Annual association football award event in France

The 2016 Ballon d'Or (lit. '2016 Golden Ball'), was an award given to the best-performing football player around the world in 2016.

In September 2016, France Football announced that their partnership with FIFA for the FIFA Ballon d'Or award had come to an end and that they would revive the Ballon d'Or award, treating the 2016 edition as the 61st award.

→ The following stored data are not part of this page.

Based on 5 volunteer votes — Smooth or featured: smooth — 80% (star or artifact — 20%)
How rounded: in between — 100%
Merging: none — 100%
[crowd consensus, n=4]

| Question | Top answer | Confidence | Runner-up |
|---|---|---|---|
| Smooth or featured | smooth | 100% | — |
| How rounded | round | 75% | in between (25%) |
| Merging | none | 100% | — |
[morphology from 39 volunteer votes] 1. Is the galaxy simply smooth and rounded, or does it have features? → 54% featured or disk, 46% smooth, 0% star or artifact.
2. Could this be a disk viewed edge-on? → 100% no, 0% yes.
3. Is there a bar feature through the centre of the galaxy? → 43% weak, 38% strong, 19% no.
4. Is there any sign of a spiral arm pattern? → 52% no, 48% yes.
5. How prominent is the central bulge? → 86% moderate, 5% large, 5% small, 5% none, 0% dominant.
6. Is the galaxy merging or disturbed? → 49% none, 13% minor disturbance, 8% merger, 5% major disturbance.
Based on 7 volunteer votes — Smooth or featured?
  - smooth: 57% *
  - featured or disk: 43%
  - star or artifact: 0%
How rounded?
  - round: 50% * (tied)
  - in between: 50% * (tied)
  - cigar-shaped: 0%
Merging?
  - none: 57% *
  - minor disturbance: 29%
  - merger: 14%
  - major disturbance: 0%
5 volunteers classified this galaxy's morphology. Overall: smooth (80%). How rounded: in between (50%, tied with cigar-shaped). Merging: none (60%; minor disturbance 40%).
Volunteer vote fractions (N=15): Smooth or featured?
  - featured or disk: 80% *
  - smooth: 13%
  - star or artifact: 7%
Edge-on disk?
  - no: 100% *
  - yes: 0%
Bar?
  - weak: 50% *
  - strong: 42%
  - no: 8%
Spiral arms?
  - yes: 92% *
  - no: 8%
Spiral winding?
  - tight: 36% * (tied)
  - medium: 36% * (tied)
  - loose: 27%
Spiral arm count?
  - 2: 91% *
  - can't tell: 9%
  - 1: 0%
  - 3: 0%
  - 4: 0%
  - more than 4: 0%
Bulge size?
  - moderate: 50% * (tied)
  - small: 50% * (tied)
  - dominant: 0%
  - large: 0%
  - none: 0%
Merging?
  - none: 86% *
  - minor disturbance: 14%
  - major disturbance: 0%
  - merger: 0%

France Football announced that they would publish a shortlist of 30 players across six announcements with two hour intervals on 24 October 2016. On 12 December 2016, Cristiano Ronaldo won the award by a record margin of 429 points ahead of second placed Lionel Messi and Antoine Griezmann, who came third.

There were 173 voters. All were journalists, in a change from previous years, and each voter was from a different country. Each voter voted for three players who received 5 points, 3 points and one point respectively.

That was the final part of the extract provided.